Ilusões e realidade para a sustentabilidade

Por Vilmar S. D. Berna*

 
Precisamos sonhar com a possibilidade de um futuro, de um mundo melhor, pois os sonhos nos motivam para a ação, nos animam a romper com a inércia e a suportar a dor do esforço no rumo a outro jeito de ser e estar no Planeta e na sociedade, ambientalmente sustentável e socialmente mais justo. Os sonhos nos dão energia para as boas práticas e a confiança de que é possível.
 
Entretanto, entre declarações de políticas e promessas ambientais e a realidade, existe um vazio proporcionalmente tão grande e profundo quanto nossa capacidade de sonhar. Um vazio que pode e precisa ser preenchido com gestão, planejamento, investimento de tempo e dinheiro. Entre os oito e o oitenta, em gestão ambiental, será preciso passar por um monte de outros números. Sonhar é relativamente fácil, difícil é colocar em prática. Então, é natural que entre a intenção e o gesto exista um tempo de maturação para acontecer. O importante é demonstrar o movimento, saber valorizar e divulgar os bons resultados, mesmos pequenos, para renovar o incentivo e estimular o aumento na velocidade das mudanças, e também refletir sobre os maus resultados, pois pode ser o caso de precisar rever metas e objetivos. Se os sonhos forem pouco ambiciosos - apenas para produzir uma pequena mudança -, este vazio será menor e o esforço requerido para preenchê-lo de realizações também. Entretanto, os resultados também poderão ser pequenos e podem nem valer à pena, podendo produzir mais desgastes que levar a alguma mudança. E não adianta fazer pouco e tentar compensar depois no marketing, por que o tiro pode sair pela culatra, e uma reputação manchada é de difícil recuperação depois. Se for grande demais, por mais que se persiga o sonho, este sempre parecerá inatingível. Ainda assim poderá valer a pena para nos manter seguindo em frente, apesar das adversidades. Muitas das grandes mudanças na Humanidade começaram de um pequeno desvio, como o empreendedorismo dos tropeiros arriscando-se no comércio ambulante entre as cidades da Idade Média e que resultaram no mercantilismo e no fim da estrutura feudal de poder.

+++

TAREFA 1:
Como fica em inglês a frase "Sonhar é relativamente fácil, difícil é colocar em prática.", do texto sobre sustentabilidade?
TAREFA 2:
Reescreva a parte do texto sobre sustentabilidade que vai de "Por Vilmar S." até "que é possível.", trocando "energia" por "força".

+++

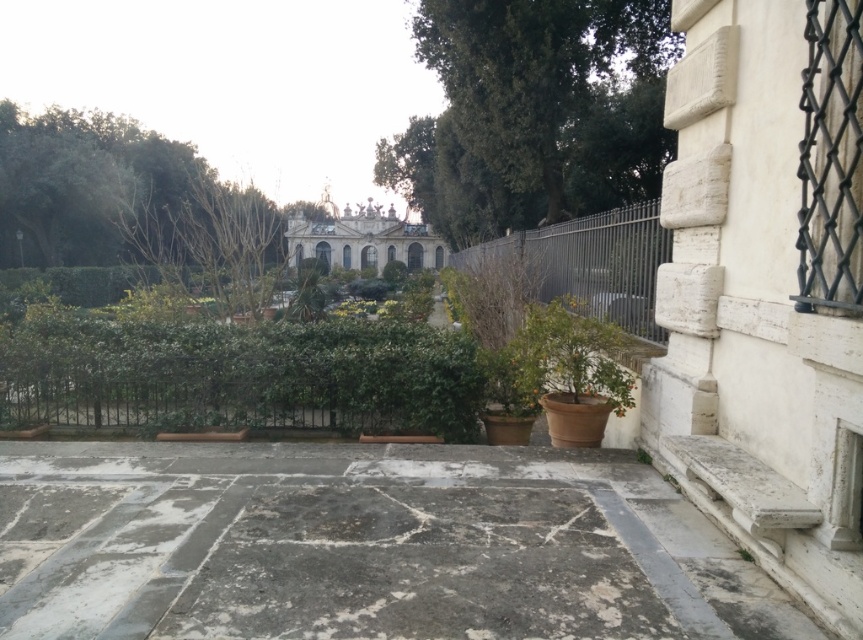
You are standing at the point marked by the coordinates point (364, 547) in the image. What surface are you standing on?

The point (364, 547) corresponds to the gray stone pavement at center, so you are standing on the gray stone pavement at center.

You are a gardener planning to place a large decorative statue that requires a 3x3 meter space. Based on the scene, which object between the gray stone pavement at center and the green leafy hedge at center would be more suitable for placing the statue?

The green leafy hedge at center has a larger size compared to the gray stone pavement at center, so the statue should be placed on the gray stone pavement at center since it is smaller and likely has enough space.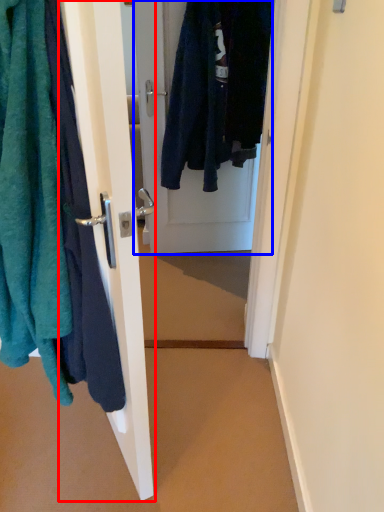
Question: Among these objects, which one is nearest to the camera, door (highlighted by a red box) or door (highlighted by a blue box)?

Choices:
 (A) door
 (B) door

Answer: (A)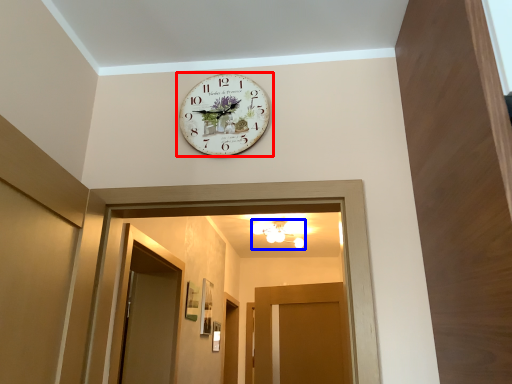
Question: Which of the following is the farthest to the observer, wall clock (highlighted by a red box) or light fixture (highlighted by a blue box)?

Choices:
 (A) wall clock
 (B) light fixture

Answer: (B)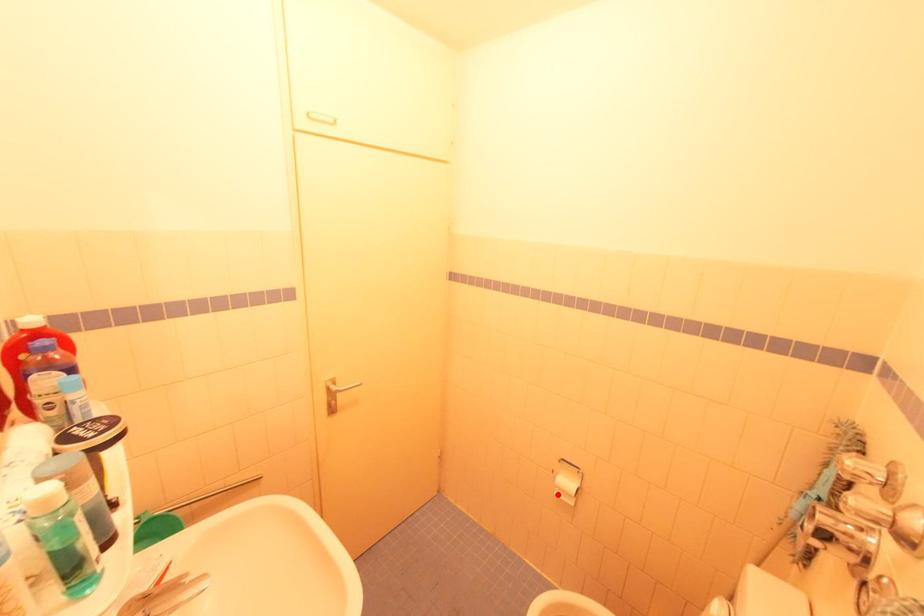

+++

RESPOSTA ESPERADA 1:
Dreaming is relatively easy; the hard part is putting it into practice.

RESPOSTA ESPERADA 2:
Por Vilmar S. D. Berna*

 
Precisamos sonhar com a possibilidade de um futuro, de um mundo melhor, pois os sonhos nos motivam para a ação, nos animam a romper com a inércia e a suportar a dor do esforço no rumo a outro jeito de ser e estar no Planeta e na sociedade, ambientalmente sustentável e socialmente mais justo. Os sonhos nos dão força para as boas práticas e a confiança de que é possível.